DB Replacer

Regular Expression to delete a H2 title within the text-body

6 months 1 week ago #77809

Stefan Schoch's Avatar Stefan Schoch

Hi there,

after migration about 2.000 articles from our old Typo3 site into our new Joomla site we now have hundreds of articles where the article begins with a H2 Text that is the same as the 'title' of the article.
Example:
www.schochs2016.alfahosting.org/integral...des-bewusstseins2805
s.nimbus.everhelper.me/share/1441546/wc6dgxlvkcplxby2lhvi
(the image preceeding the H2 will be deleted with DBreplacer shortly)

We really don't want to edit hundreds of articles to delete the H2 manually.

So my question is:
How can I use DBraplacer and search within the content to find a H2 which is identical with the _title_ of the very article (and then delete it)?

Thx,

Stefan

6 months 1 week ago #77814

Peter van Westen's Avatar Peter van Westen Admin

You cannot use values from other fields in the search in DB Replacer.
So is it enough to just remove all <h2> tags that are at the very start of all articles?

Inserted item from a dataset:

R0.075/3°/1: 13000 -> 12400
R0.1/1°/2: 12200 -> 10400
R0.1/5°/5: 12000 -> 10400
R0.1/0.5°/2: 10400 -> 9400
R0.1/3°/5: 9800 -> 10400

6 months 1 week ago #77820

Stefan Schoch's Avatar Stefan Schoch

That's not the best solution, but I'll give it a try.
I'd have to make sure that _only_ H2 that is at the very beginning of the article will be removed.

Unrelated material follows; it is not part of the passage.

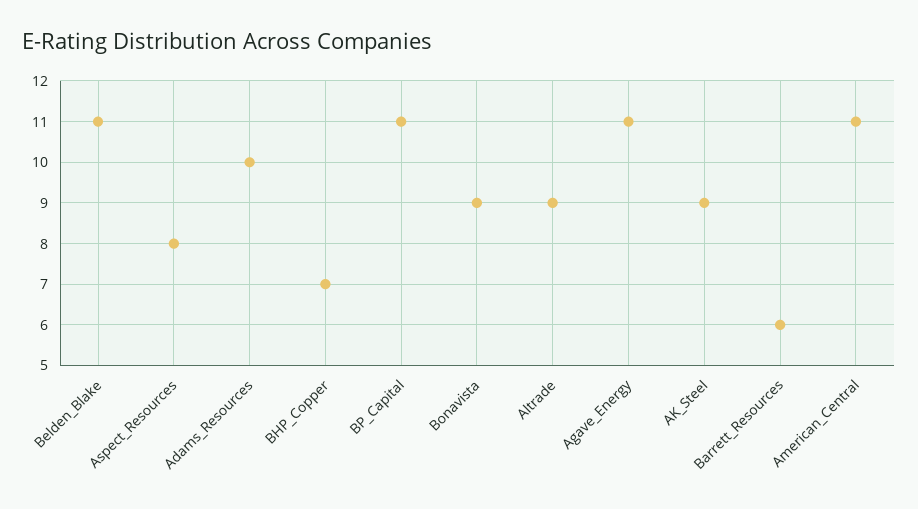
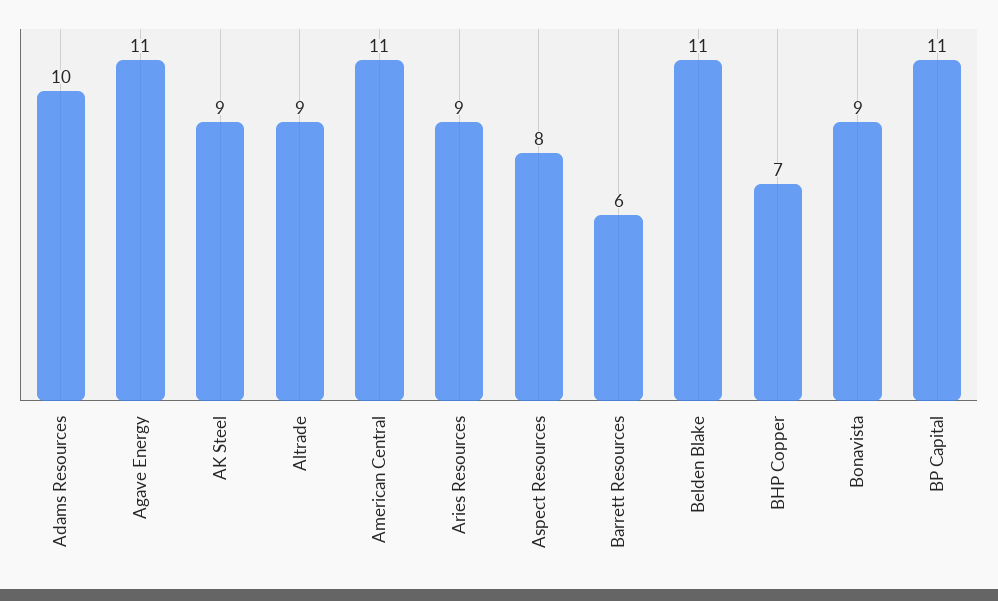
Aries Resources: none -> 9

Got a hint how a regular expression would look like?

6 months 1 week ago #77825

Peter van Westen's Avatar Peter van Westen Admin

You can try this (with Regular Expressions on):

^\s*<h2.*?</h2>

6 months 1 week ago #77827

Stefan Schoch's Avatar Stefan Schoch

Thx, I'll gibe it a try!

6 months 1 week ago #77870

Stefan Schoch's Avatar Stefan Schoch

Great!

What if I don't want to _remove_ the H2 Headling, but just make it a H5?

So the above regex finds the first (and only the forst?) H2 in the article.
How would the replace string look like to convert i.e.:
<h2>Zustände und Stufen/Strukturen</h2>
into :
<h5>Zustände und Stufen/Strukturen</h5>
(but do so only if the H2 is the very first line in the article, ignore all other occurences of H2 in the article)

Thx!

Edit:
I have tried (succesfully) in regex101 this search-expression:

^(<h2>)(.*)(<\/h2>)
and this replace:
<h5>\2<\/h5>

When I try this with DBreplacer, noto just the first headline is deleted.
What's wrong?
s.nimbus.everhelper.me/share/1447442/72f6v5uqfwqpwb3b29ry

6 months 1 week ago #77877

Peter van Westen's Avatar Peter van Westen Admin

You need to make the match-all search in the regex non-gready.
So (.*?) instead of (.*)

Try:

^<h2([^>]*)>(.*?)<\/h2>
<h5\1>\2</h5>

See: www.regular-expressions.info/reference.html